I feel like I may have asked this before or read a discussion on it, but I can’t find anything.
I want right aligned text but without having to either a) place it on the first beat of the next bar and right align it, as I need to manually move them for each instrumental part depending on how the system breaks align, or b) placing it on the final hemi-demi-semi-etc-quaver because then the multi rest breaks. Not possible for now? Possible in the future? (Possible tomorrow? )
Put in a time signature at the start of the system. Click on the time signature. Press shift-X to enter text. Type “Little baby quiches.” Select the text in Engrave mode. Drag it across to where you want it. Hide the time signature.
I don’t think I need to add a time signature to do that, I can just insert the text at the beginning of the vamp. But yes I certainly could do that, but that’s basically the same problem as putting on the following bar - I’m trying to avoid having to manually place text on every vamp, for every part, for every number in this show if possible.
The only text that aligns that way are DC and DS repeat structures. If you aren’t using any of those, you could put in a Fine and set custom text in the Properties Panel. Then format the text in Engrave > Paragraph Styles.
I have recently been using the line tool to put a horizontal bracket over vamps and safeties. I thought this might serve your purpose if I set the Line Body Style to “none,” but that removes the text as well.
I’d make a feature request to allow one to set a line style at None but keep the text, but that would only be a work-around for a different situation (the one you mention) and rather than creating a feature just as a work-around, the Dorico Team might just as well make a feature to place the text without the line.
I had a go at this just then, it works pretty well with some caveats. I could remove the line by creating a new Line Body Style and set the line width to 0. At first glance it looks like it’s working however:
• Collision avoidance is still active for where the line is, so sometimes the text is higher than it should be, and other items are avoiding the invisible line as well (like my Vamp text). I can turn of collision avoidance for it but then we start getting into the “might as well just do it all manually” territory as it just introduces different issues. • A line still breaks multi-rests. • There are no “system lines” so I have to copy it to each staff and then hide all but the top staff in the full score.
Well you learn something new everyday… also seems to have solved the breaking multi-rest issue, so I’m two steps closer! Thanks for your help!
p.s. Lillie, if you’re reading this, I tried searching the documentation for “System Lines” but I couldn’t find anything that mentioned them. I’m also shocking at finding things right under my nose so I might have missed it, but just something to be aware of in case it is a little tricky to find.
edit: just found it as a bullet point under “System objects”, but not on any pages about lines.
It’s in the final step of inputting horizontal lines, similar to how we present the options for all staves/single staves for other notations like time signatures. I’ve made a note to look at adding a sentence to the main concept to refer to this, like how we do for other notations (Edit: I’ve actually already done this so there we go).

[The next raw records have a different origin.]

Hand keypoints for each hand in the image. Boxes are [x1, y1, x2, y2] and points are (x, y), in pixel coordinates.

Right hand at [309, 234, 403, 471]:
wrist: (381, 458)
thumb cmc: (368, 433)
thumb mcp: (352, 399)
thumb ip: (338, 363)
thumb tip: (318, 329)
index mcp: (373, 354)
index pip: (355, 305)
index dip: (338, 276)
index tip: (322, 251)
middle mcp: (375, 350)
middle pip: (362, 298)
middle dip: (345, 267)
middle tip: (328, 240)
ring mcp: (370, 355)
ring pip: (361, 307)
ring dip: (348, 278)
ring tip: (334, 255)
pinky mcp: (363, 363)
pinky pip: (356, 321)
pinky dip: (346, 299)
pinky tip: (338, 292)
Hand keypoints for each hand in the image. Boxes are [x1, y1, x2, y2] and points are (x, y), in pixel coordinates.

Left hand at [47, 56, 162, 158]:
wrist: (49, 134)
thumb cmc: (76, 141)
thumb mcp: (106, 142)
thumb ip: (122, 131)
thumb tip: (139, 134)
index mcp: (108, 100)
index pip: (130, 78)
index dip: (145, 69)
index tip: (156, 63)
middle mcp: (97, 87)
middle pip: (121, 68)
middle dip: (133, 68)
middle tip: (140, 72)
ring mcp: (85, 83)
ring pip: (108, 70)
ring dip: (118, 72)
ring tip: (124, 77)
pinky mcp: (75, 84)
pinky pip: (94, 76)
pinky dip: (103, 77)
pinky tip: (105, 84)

This brings me back to a post I made recently about the behaviour when overriding line text, in that if I create a default “right aligned text” line and override the text, the text gets placed in the centre of the line again, and I have to override the the text placement and start/end gap properties.

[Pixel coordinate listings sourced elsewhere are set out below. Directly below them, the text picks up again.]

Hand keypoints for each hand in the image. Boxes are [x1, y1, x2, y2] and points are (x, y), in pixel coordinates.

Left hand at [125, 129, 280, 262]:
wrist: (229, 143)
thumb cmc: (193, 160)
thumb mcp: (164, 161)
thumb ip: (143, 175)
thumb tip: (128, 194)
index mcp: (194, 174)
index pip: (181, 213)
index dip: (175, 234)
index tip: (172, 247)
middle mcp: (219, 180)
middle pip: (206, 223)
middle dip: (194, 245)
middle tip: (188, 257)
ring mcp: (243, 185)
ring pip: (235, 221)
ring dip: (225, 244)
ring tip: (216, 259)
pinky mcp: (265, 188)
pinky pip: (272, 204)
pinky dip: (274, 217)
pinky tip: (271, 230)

The alignment of text – be it right or left – is in my humble opinion one of the major lacks of Dorico and it was in many different discussions. But hey, I keep my fingers crossed for tomorrow …
(I do it with both of my hands but there’s no left hand emoji (here comes the outcry of all the lefties!).)
That’s true if you look for the right side and it would be enough, but for the left side, lots of us would like the page margin as reference too (global markings, section markings or even tempo markings, …), similar too your rehearsal mark (37), but more flexible.